**Stored data entries**
• • •

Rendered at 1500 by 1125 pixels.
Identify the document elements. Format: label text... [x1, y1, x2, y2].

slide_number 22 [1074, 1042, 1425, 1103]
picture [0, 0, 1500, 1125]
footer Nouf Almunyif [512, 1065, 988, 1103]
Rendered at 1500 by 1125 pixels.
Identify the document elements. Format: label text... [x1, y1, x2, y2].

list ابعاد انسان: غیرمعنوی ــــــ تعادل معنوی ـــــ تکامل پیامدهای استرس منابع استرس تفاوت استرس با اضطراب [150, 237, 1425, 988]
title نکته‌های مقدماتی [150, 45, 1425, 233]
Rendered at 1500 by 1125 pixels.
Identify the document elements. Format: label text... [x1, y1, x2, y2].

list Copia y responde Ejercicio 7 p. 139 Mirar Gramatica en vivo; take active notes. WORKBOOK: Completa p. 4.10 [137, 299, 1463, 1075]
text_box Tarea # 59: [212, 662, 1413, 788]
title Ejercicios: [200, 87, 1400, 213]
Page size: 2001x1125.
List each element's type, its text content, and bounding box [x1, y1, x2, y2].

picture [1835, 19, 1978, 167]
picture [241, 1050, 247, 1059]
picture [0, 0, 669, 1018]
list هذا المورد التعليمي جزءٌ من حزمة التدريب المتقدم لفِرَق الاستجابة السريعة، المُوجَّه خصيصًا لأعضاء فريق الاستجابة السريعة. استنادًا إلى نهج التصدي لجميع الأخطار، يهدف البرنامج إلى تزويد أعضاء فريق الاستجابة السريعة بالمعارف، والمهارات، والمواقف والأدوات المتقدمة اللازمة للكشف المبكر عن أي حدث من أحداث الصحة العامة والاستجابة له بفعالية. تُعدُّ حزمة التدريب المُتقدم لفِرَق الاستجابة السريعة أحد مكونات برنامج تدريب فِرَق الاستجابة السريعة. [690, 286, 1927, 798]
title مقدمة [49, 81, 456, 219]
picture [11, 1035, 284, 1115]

• • •

Each entry above should be written again exactly.

**ANSWER TO THIS EXERCISE**
Rendered at 1500 by 1125 pixels.
Identify the document elements. Format: label text... [x1, y1, x2, y2].

slide_number 22 [1074, 1042, 1425, 1103]
picture [0, 0, 1500, 1125]
footer Nouf Almunyif [512, 1065, 988, 1103]
Rendered at 1500 by 1125 pixels.
Identify the document elements. Format: label text... [x1, y1, x2, y2].

list ابعاد انسان: غیرمعنوی ــــــ تعادل معنوی ـــــ تکامل پیامدهای استرس منابع استرس تفاوت استرس با اضطراب [150, 237, 1425, 988]
title نکته‌های مقدماتی [150, 45, 1425, 233]
Rendered at 1500 by 1125 pixels.
Identify the document elements. Format: label text... [x1, y1, x2, y2].

list Copia y responde Ejercicio 7 p. 139 Mirar Gramatica en vivo; take active notes. WORKBOOK: Completa p. 4.10 [137, 299, 1463, 1075]
text_box Tarea # 59: [212, 662, 1413, 788]
title Ejercicios: [200, 87, 1400, 213]
Page size: 2001x1125.
List each element's type, its text content, and bounding box [x1, y1, x2, y2].

picture [1835, 19, 1978, 167]
picture [241, 1050, 247, 1059]
picture [0, 0, 669, 1018]
list هذا المورد التعليمي جزءٌ من حزمة التدريب المتقدم لفِرَق الاستجابة السريعة، المُوجَّه خصيصًا لأعضاء فريق الاستجابة السريعة. استنادًا إلى نهج التصدي لجميع الأخطار، يهدف البرنامج إلى تزويد أعضاء فريق الاستجابة السريعة بالمعارف، والمهارات، والمواقف والأدوات المتقدمة اللازمة للكشف المبكر عن أي حدث من أحداث الصحة العامة والاستجابة له بفعالية. تُعدُّ حزمة التدريب المُتقدم لفِرَق الاستجابة السريعة أحد مكونات برنامج تدريب فِرَق الاستجابة السريعة. [690, 286, 1927, 798]
title مقدمة [49, 81, 456, 219]
picture [11, 1035, 284, 1115]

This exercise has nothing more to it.